Pia Pera est connue en Italie pour sa manière d'approcher la nature, dans un dialogue respectueux, bourré de tendresse et de prévenance. A travers ses écrits. on la voit entretenir une relation d'égale à égal avec le monde végétal et le monde animal. Elle fut une pionnière en ce domaine dans son pays. Elle est également devenue - malgré elle - un personnage connu parce qu'elle est l'héroïne d'un livre qui a obtenu en 2021 le prix Strega (sorte de Goncourt italien). En effet, son ami Emanuele Trevi a rédigé un ouvrage qui n'est ni une biographie, ni un roman, plutôt une série d'impressions sur deux écrivains de ses amis disparus prématurément : Pia et Rocco Carbone. Avec ce récit, Due vite, il évoque ce que des gens que nous avons aimés, dont nous avons été proches, peuvent laisser comme traces en nous, des sentiments, des regrets, des images. C'est un livre qui traite bien sûr d'amitié et de mémoire, fragiles l'une et l'autre, constituées de bribes incertaines et de vérités éphémères.
Pour en revenir à Pia, la lire signifie non seulement apprendre à cultiver, mais également à se cultiver. Spécialiste des langues slaves, traductrice du russe, elle fournit ici une belle lecture d'Oblomov, mais cite aussi bon nombre d'écrivains (dont Flaubert et Thoreau et bien sûr Frances Hodgson Burnett, dont elle a traduit The Secret Garden en italien).
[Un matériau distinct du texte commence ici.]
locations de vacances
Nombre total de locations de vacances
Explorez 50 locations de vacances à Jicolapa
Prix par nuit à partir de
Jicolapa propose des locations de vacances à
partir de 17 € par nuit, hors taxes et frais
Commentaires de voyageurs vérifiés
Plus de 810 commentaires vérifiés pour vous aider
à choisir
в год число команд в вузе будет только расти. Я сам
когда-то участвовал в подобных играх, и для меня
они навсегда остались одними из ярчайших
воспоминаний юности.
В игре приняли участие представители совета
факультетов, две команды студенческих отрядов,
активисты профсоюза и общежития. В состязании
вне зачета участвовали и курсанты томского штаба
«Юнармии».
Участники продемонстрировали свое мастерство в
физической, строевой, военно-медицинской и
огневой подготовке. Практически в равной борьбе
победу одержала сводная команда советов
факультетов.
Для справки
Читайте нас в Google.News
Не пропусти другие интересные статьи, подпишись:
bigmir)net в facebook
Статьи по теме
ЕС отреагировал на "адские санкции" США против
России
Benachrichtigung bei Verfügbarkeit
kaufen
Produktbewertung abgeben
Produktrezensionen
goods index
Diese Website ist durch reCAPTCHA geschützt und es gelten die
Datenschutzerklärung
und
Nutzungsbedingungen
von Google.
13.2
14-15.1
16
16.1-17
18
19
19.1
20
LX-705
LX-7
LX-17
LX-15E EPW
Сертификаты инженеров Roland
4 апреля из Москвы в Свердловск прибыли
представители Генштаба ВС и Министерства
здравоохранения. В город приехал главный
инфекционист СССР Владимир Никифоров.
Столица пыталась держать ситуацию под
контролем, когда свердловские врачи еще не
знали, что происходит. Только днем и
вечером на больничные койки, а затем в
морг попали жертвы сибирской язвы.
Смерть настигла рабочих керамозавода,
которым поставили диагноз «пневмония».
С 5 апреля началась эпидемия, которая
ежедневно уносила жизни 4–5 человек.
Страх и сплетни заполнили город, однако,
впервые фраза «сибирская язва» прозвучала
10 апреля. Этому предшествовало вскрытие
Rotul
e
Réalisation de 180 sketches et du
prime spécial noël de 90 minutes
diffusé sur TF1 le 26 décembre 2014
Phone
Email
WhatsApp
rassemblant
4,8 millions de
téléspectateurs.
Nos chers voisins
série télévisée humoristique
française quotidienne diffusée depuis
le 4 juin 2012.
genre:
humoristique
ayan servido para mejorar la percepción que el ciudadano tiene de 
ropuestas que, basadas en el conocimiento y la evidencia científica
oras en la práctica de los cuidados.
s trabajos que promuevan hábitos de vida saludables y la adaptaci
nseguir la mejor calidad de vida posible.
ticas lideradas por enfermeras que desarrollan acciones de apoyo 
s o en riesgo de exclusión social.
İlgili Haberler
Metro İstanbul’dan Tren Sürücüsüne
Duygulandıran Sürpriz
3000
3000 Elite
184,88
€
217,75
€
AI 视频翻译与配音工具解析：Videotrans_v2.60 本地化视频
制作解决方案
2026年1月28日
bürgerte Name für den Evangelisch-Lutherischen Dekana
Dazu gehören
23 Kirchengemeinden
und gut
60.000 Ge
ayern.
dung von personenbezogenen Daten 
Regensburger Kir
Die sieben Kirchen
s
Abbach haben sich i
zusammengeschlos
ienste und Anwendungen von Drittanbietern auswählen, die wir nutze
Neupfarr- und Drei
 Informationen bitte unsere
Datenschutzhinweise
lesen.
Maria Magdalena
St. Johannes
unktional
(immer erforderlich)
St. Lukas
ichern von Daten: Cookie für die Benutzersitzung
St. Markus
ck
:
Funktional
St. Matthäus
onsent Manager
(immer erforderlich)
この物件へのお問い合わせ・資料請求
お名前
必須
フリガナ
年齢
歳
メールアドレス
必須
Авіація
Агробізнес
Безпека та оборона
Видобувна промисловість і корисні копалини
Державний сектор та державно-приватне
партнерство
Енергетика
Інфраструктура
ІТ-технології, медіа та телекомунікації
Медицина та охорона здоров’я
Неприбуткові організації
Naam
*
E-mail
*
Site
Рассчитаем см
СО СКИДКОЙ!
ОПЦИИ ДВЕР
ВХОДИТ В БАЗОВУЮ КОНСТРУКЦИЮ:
Un coin de terre limité, un lopin sur une planète en lambeaux, et pourtant : la béatitude. Sur ce coin de terre, vivre libérée des désirs qui entraînent les être humains très loin, dans des lieux qu'ils n'aiment pas, vers des activités qui attristent et envahissent leur mental en privant la joie de sa place légitime. Vacare Deo, disaient les pères du désert. Avant de venir vivre dans ce domaine, j'étais un buisson mal taillé, ayant poussé dans un enchevêtrement étouffant de branchages, avec gaspillage de sève, dispersion d'énergie. La forme naturelle avait été perdue dès la première taille, en même temps que le pouvoir de faire bourgeonner les yeux des désirs. Maintenant je suis lentement élaguée. Chaque branche taillée est de la sève qui court plus vigoureusement parmi les autres. Jusqu'à ce que les désirs recommencent à fleurir et la vie à circuler. Assainie de tout ce qu'on nous apprend à considérer comme indispensable : voyages, vacances, bijoux, spectacles, ostentation, vitesse. [p. 88-89] Traduction libreCurieuse impression que de lire une écrivaine apparaissant comme tellement vitale, dont on ne peut qu'approuver la démarche et s'en trouver infiniment proche, mais dont on sait aussi à présent qu'elle a été condamnée à mourir à petit feu, impitoyablement. Il y a quelque chose d'attendrissant et de terriblement attristant dans cette lecture. Pia fait penser à une branche que la vie aurait demandé d'élaguer, mais qui, bien qu'écartée, disparue, participe à la vigueur des autres et continue de tournoyer dans leur mémoire.
**Vacare Deo : être libre ou disponible pour Dieu ; dans la tradition monastique et contemplative chrétienne, réserver du temps de travail pour la méditation et la prière.